[Chart-based quiz items]
"""
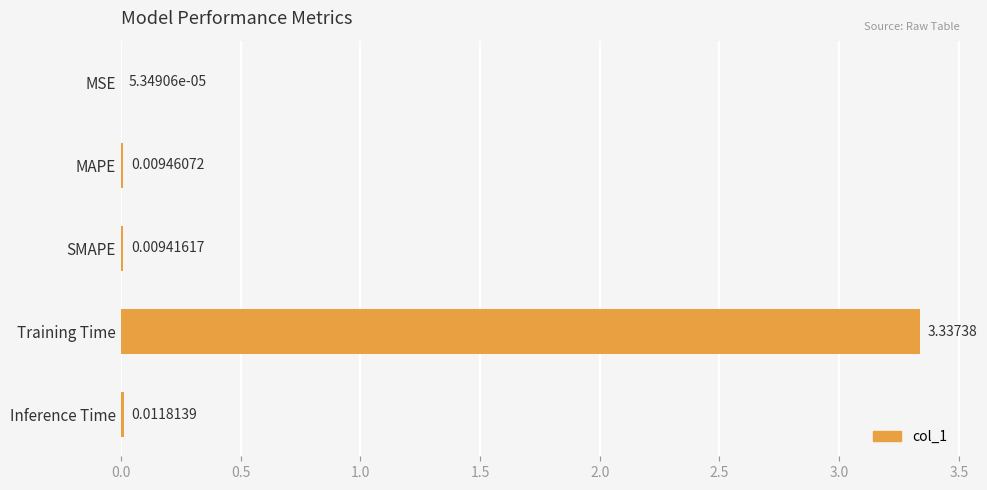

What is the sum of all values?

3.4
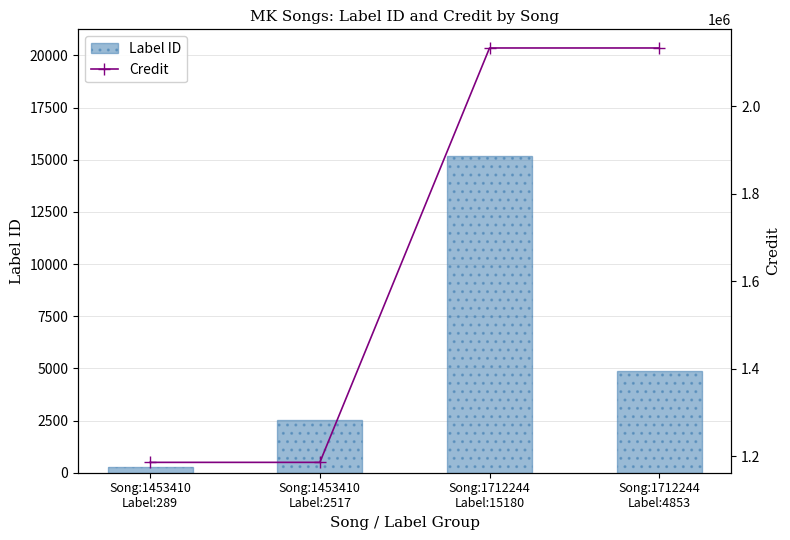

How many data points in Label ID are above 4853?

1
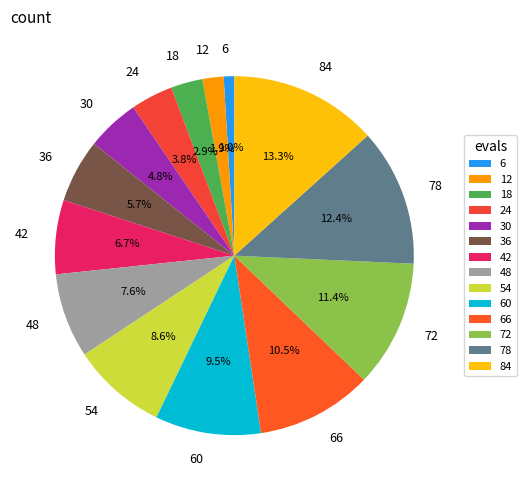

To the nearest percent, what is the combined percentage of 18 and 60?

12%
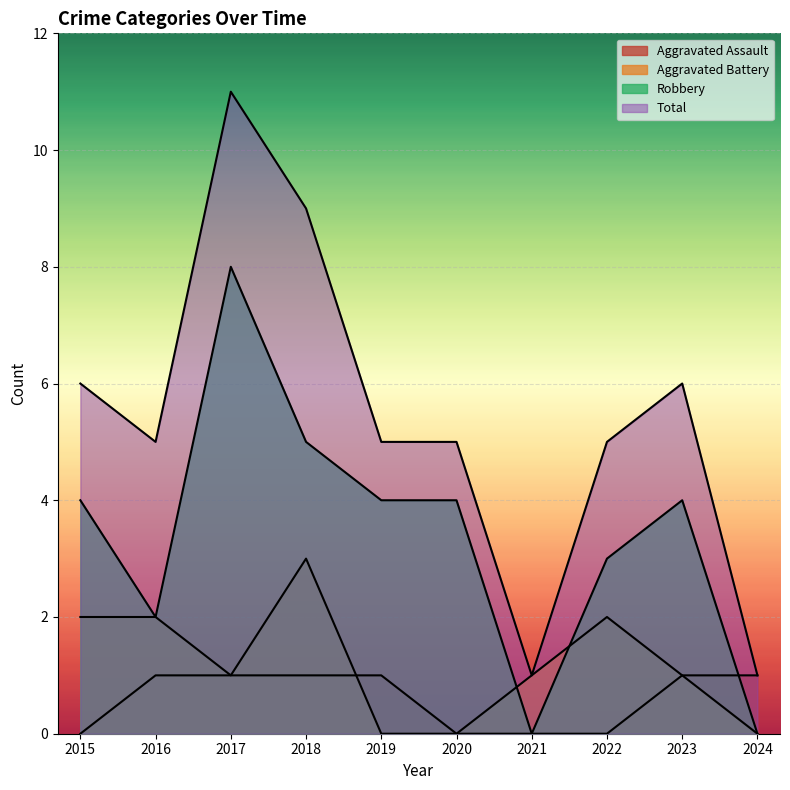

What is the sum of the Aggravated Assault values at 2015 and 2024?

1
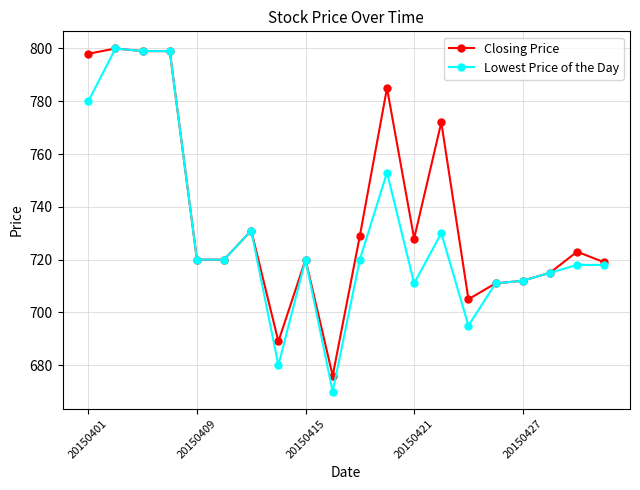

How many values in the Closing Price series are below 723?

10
"""
What the task requires: List every line in the listing above that contains the word "values".

Solution to this problem:
What is the sum of all values?
What is the sum of the Aggravated Assault values at 2015 and 2024?
How many values in the Closing Price series are below 723?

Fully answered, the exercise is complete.